The two wins, according to the blog entry: China Navigation, a shipping management firm with 300 employees located throughout Asia, is jumping to Microsoft’s BPOS cloud productivity suite from Google Apps due to reliability and support concerns; Intero Real Estate tried Google Apps for 15 franchise offices but had concerns enough about scaling it out to all of its 2,000 users that they’re going with an unnamed Microsoft Online Services solution, presumably another BPOS deployment.

As Mary Jo Foley over at All About Microsoft points out, the wording on that Intero description is fairly ambiguous and might mean that those franchise offices are sticking with Google Apps.
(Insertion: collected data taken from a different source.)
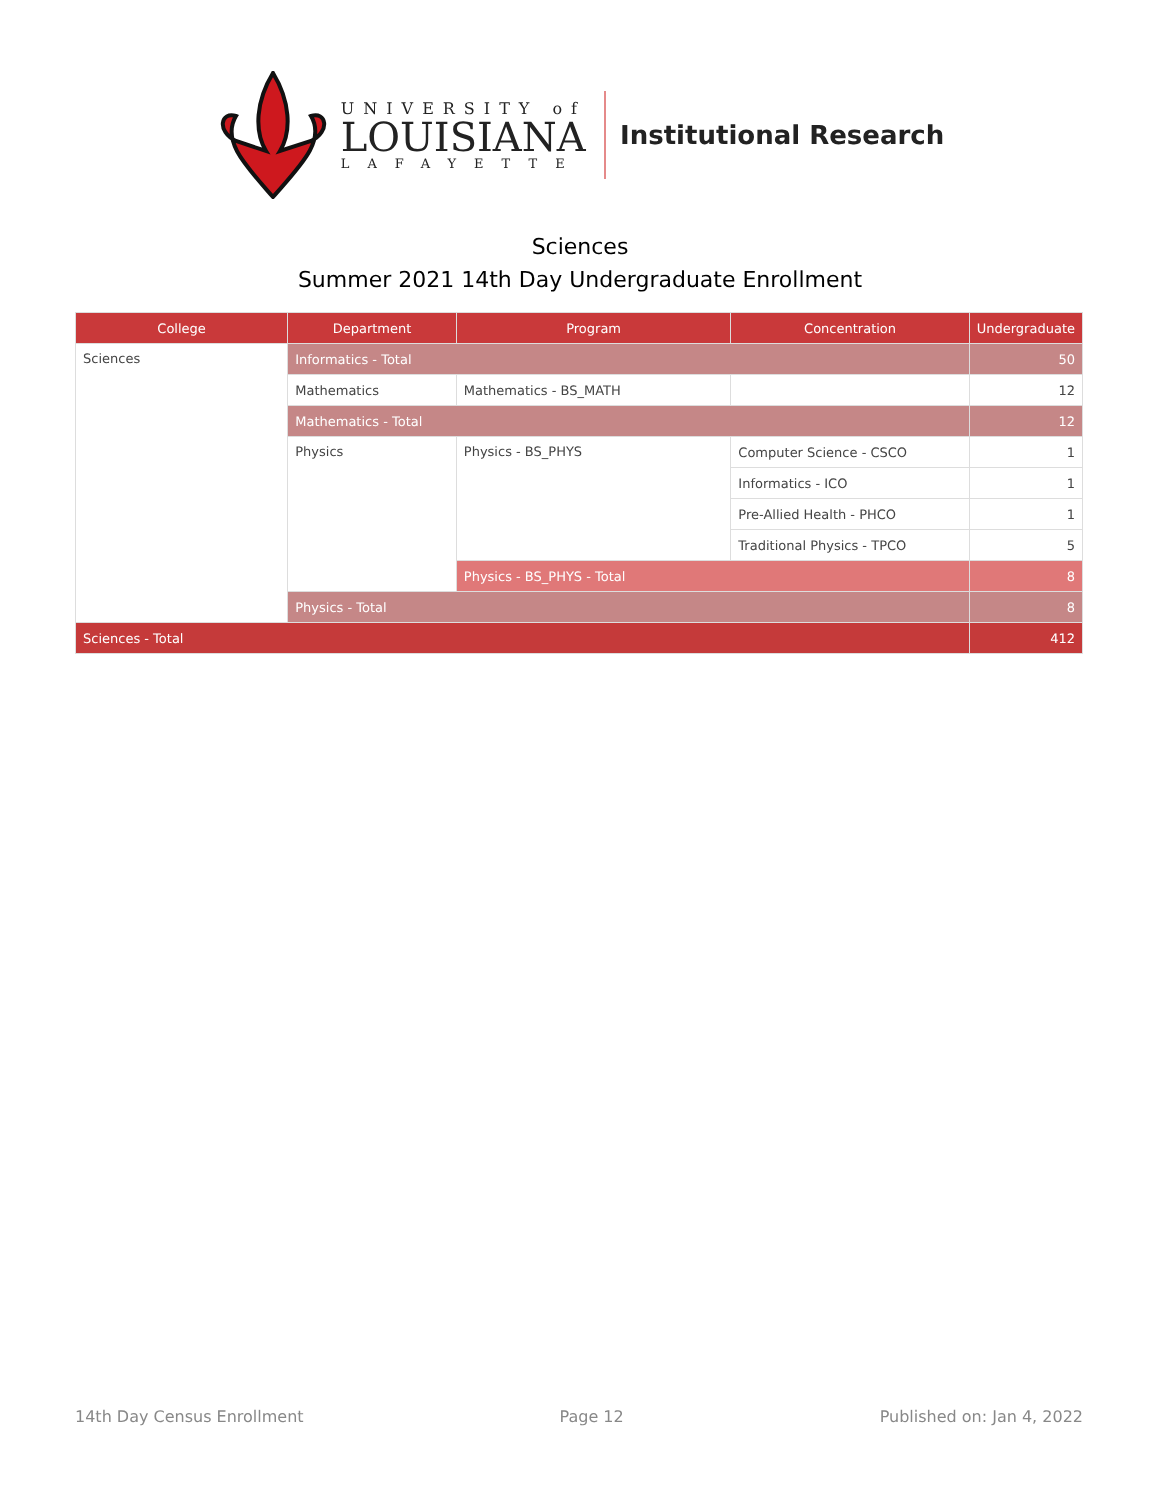UNIVERSITY of
LOUISIANA
LAFAYETTE
Institutional Research
Sciences
Summer 2021 14th Day Undergraduate Enrollment
| College | Department | Program | Concentration | Undergraduate |
| --- | --- | --- | --- | --- |
| Sciences | Informatics - Total | | | 50 |
| | Mathematics | Mathematics - BS_MATH | | 12 |
| | Mathematics - Total | | | 12 |
| | Physics | Physics - BS_PHYS | Computer Science - CSCO | 1 |
| | | | Informatics - ICO | 1 |
| | | | Pre-Allied Health - PHCO | 1 |
| | | | Traditional Physics - TPCO | 5 |
| | | Physics - BS_PHYS - Total | | 8 |
| | Physics - Total | | | 8 |
| Sciences - Total | | | | 412 |
14th Day Census Enrollment Page 12 Published on: Jan 4, 2022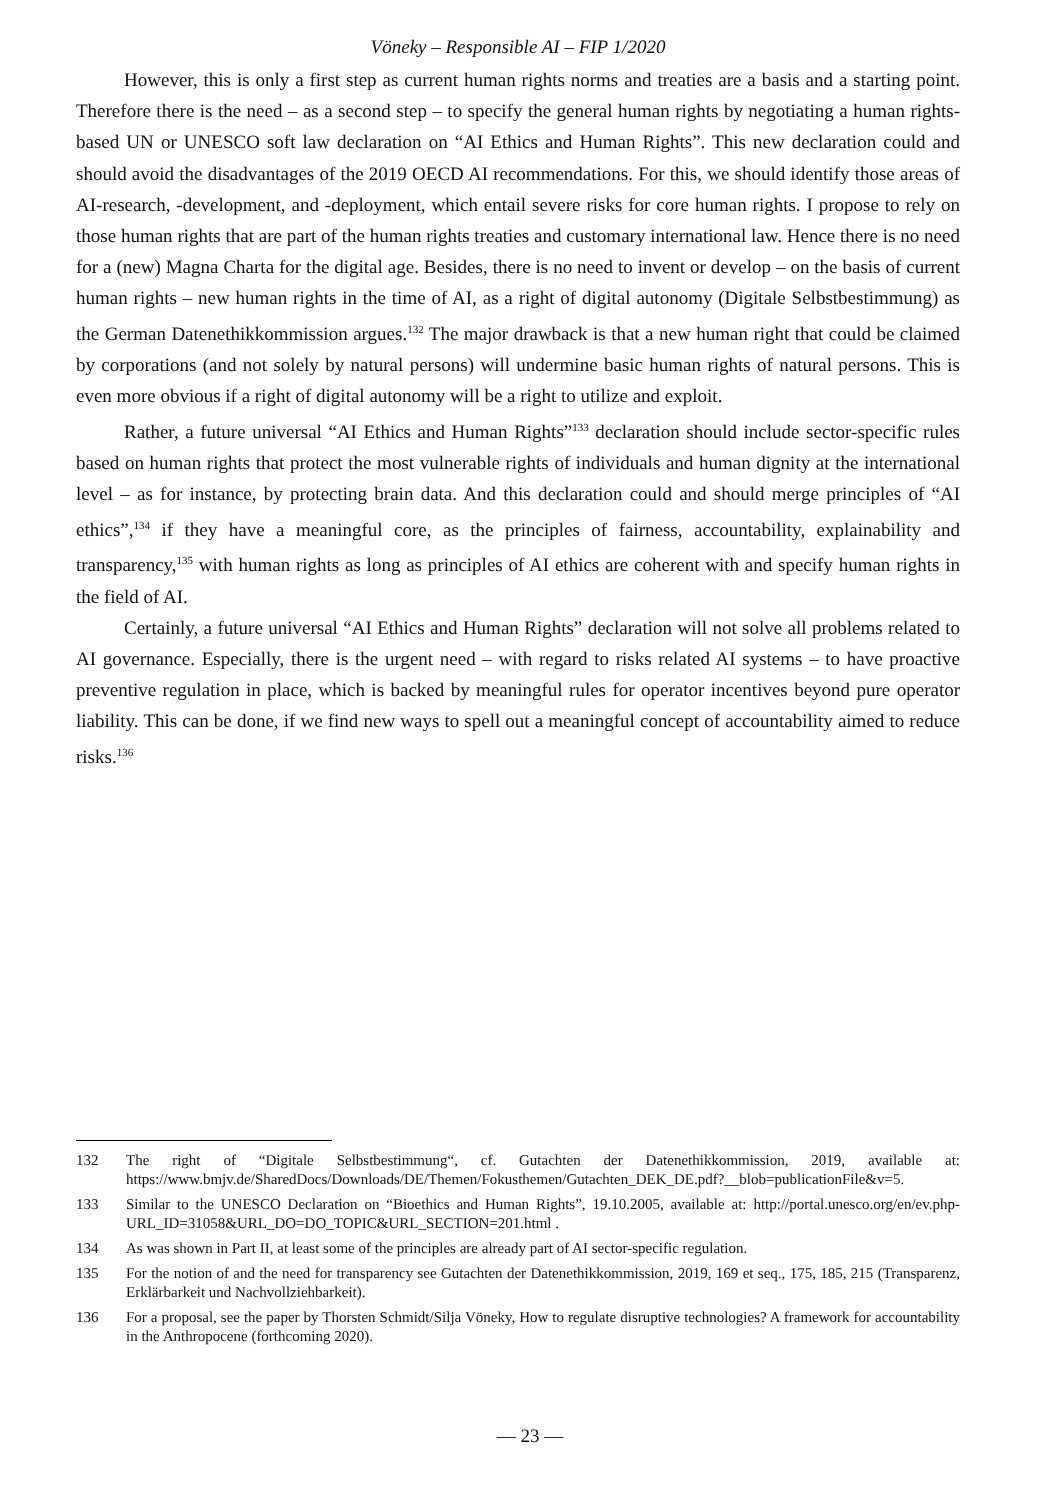Vöneky – Responsible AI – FIP 1/2020
However, this is only a first step as current human rights norms and treaties are a basis and a starting point. Therefore there is the need – as a second step – to specify the general human rights by negotiating a human rights-based UN or UNESCO soft law declaration on “AI Ethics and Human Rights”. This new declaration could and should avoid the disadvantages of the 2019 OECD AI recommendations. For this, we should identify those areas of AI-research, -development, and -deployment, which entail severe risks for core human rights. I propose to rely on those human rights that are part of the human rights treaties and customary international law. Hence there is no need for a (new) Magna Charta for the digital age. Besides, there is no need to invent or develop – on the basis of current human rights – new human rights in the time of AI, as a right of digital autonomy (Digitale Selbstbestimmung) as the German Datenethikkommission argues.<sup>132</sup> The major drawback is that a new human right that could be claimed by corporations (and not solely by natural persons) will undermine basic human rights of natural persons. This is even more obvious if a right of digital autonomy will be a right to utilize and exploit.
Rather, a future universal “AI Ethics and Human Rights”<sup>133</sup> declaration should include sector-specific rules based on human rights that protect the most vulnerable rights of individuals and human dignity at the international level – as for instance, by protecting brain data. And this declaration could and should merge principles of “AI ethics”,<sup>134</sup> if they have a meaningful core, as the principles of fairness, accountability, explainability and transparency,<sup>135</sup> with human rights as long as principles of AI ethics are coherent with and specify human rights in the field of AI.
Certainly, a future universal “AI Ethics and Human Rights” declaration will not solve all problems related to AI governance. Especially, there is the urgent need – with regard to risks related AI systems – to have proactive preventive regulation in place, which is backed by meaningful rules for operator incentives beyond pure operator liability. This can be done, if we find new ways to spell out a meaningful concept of accountability aimed to reduce risks.<sup>136</sup>
132 The right of “Digitale Selbstbestimmung“, cf. Gutachten der Datenethikkommission, 2019, available at: https://www.bmjv.de/SharedDocs/Downloads/DE/Themen/Fokusthemen/Gutachten_DEK_DE.pdf?__blob=publicationFile&v=5.
133 Similar to the UNESCO Declaration on “Bioethics and Human Rights”, 19.10.2005, available at: http://portal.unesco.org/en/ev.php-URL_ID=31058&URL_DO=DO_TOPIC&URL_SECTION=201.html .
134 As was shown in Part II, at least some of the principles are already part of AI sector-specific regulation.
135 For the notion of and the need for transparency see Gutachten der Datenethikkommission, 2019, 169 et seq., 175, 185, 215 (Transparenz, Erklärbarkeit und Nachvollziehbarkeit).
136 For a proposal, see the paper by Thorsten Schmidt/Silja Vöneky, How to regulate disruptive technologies? A framework for accountability in the Anthropocene (forthcoming 2020).
— 23 —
But the fact remains that the blog entry raises serious concerns about Google Apps and its maturity: they use wording like “simple to a fault,” saying that it lacks advanced group management and other functionality needed for the enterprise world.

Microsoft has been subtly undermining confidence in Google with previous blog entries like “Why are Partners Leaving Google Apps?” And they love to point out Google Apps defection in cases like Capgemini or Serena Software.

All the same, this shows Microsoft is starting to take Google’s PR campaign seriously, and it’s clear they’re worried about Google Apps in the enterprise over competitors like IBM LotusLive or Zoho.

It’s not surprising, though -- roughly 20 percent of managed services providers are embracing Google Apps, according to the third-annual MSPmentor 100 survey, published in February 2010, and Microsoft doesn’t want them to gain any more of a foothold than they already have.